2009. november 22., vasárnap

Open Gov Directive Coming in 'Weeks'

WASHINGTON -- Aneesh Chopra, the nation's first federal CTO, pledged this morning that the government will issue a sweeping open-government directive within "literally weeks," making good on the oldest promise of the administration.

The day after his inauguration, President Obama issued the first edict in his new office. It was his open government directive, calling on his yet-to-be-named chief technology officer to coordinate a plan with the various agencies within 120 days to marshal Obama's charge to make the mechanics of Washington more transparent, participatory and collaborative.


On the 120th day of the young administration, Chopra secured Senate confirmation to step into the new position.

Taking office the day of his deadline, Chopra obviously wasn't able to meet Obama's timetable. But open government is coming, and soon, he promised.

"You will see every agency in the federal government will be directed to publish and engage the public ... in their open government plans," Chopra said this morning at the Gov 2.0 Summit, a conference on technology and government co-hosted by O'Reilly Media and TechWeb.

The White House tech team got the ball rolling in May, when they opened the section of the official site, WhiteHouse.gov/Open, initiating an online brainstorming session with a wiki where the public could submit ideas for how to apply Obama's open-government principles across the federal bureaucracy.

What followed was the same set of spirited arguments that play out across the discussion forums on Wikipedia, Chopra said.

Now, Chopra is working with the Office of Management and Budget and the General Services Administration to finalize the open government directive.

The first pillar of the directive will be a mandate prevailing on the agencies to enact structural changes so that the open government principles become part of their institutional fabric, Chopra said, effectively "hardwiring our agency accountability for open government."

He said the idea was to ensure that notion of an IT-enabled open government would not be tethered to a particular administration or agency head, instead effecting a more fundamental shift where transparency would become the standard way of doing business in Washington.

As part of the directive, every agency would be required to develop and communicate a plan for reaching out to citizens and engaging them in their work developing policy.

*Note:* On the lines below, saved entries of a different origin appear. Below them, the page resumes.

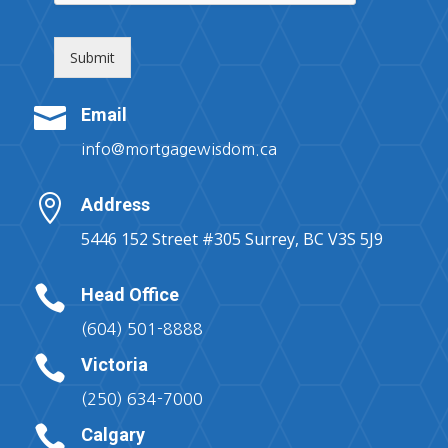
Submit

Email
info@mortgagewisdom.ca

Address
5446 152 Street #305 Surrey, BC V3S 5J9

Head Office
(604) 501-8888

Victoria
(250) 634-7000

Calgary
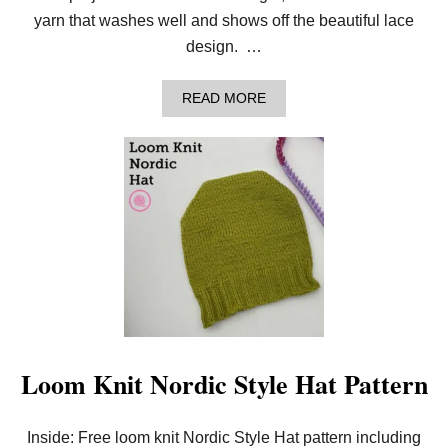
yarn that washes well and shows off the beautiful lace
design. …
A
READ MORE
B
O
U
T
B
E
A
U
T
I
F
U
L
L
O
O
Loom Knit Nordic Style Hat Pattern
M
K
N
Inside: Free loom knit Nordic Style Hat pattern including
I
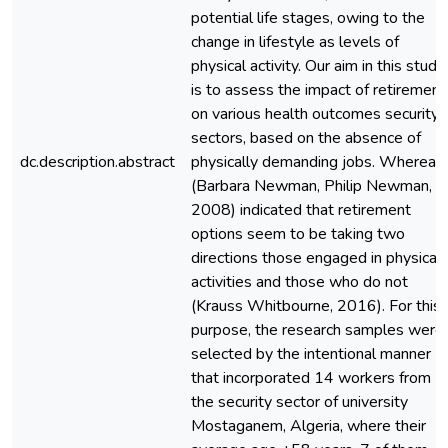
potential life stages, owing to the
change in lifestyle as levels of
physical activity. Our aim in this study
is to assess the impact of retirement
on various health outcomes security
sectors, based on the absence of
dc.description.abstract
physically demanding jobs. Whereas
(Barbara Newman, Philip Newman,
2008) indicated that retirement
options seem to be taking two
directions those engaged in physical
activities and those who do not
(Krauss Whitbourne, 2016). For this
purpose, the research samples were
selected by the intentional manner
that incorporated 14 workers from
the security sector of university
Mostaganem, Algeria, where their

A lofty goal, to be sure, and one that has still has its fair share of skeptics who have charged the administration with more promise than delivery on the open-government front. Some critics have been inclined to view the Web sites and new-media initiatives the administration has launched as more lip service to a new collaborative era, rather than the real article.

But Chopra spoke of the administration's open government initiative as a gradual process, but one that nonetheless signals a fundamental shift.

"We are piloting tools that would basically serve as proxy for what had historically been the domain of meetings and forums for those who have a Washington-centric point of view," he said. "We have a dramatic change in the way we're approaching public participation."

Another component of the coming directive on open government to call in the agencies to bring more data online, and to make it available in a machine-readable format, rather than the PDFs that are often the vessels for government documents.

That idea, whose beginnings can be seen in the Web site Data.gov, is essentially to turn the government storehouse of information into a platform for innovation. O'Reilly Media CEO Tim O'Reilly compared the concept to the iPhone, Apple's wildly popular smartphone that set in motion an app revolution when it opened its platform to developers.

"The smartphone used to work is a lot like the way Gov 1.0 worked," O'Reilly said. Now, less than a year-and-a-half later, Apple's App Store offers some 70,000 applications. "That's the power of a platform," O'Reilly said.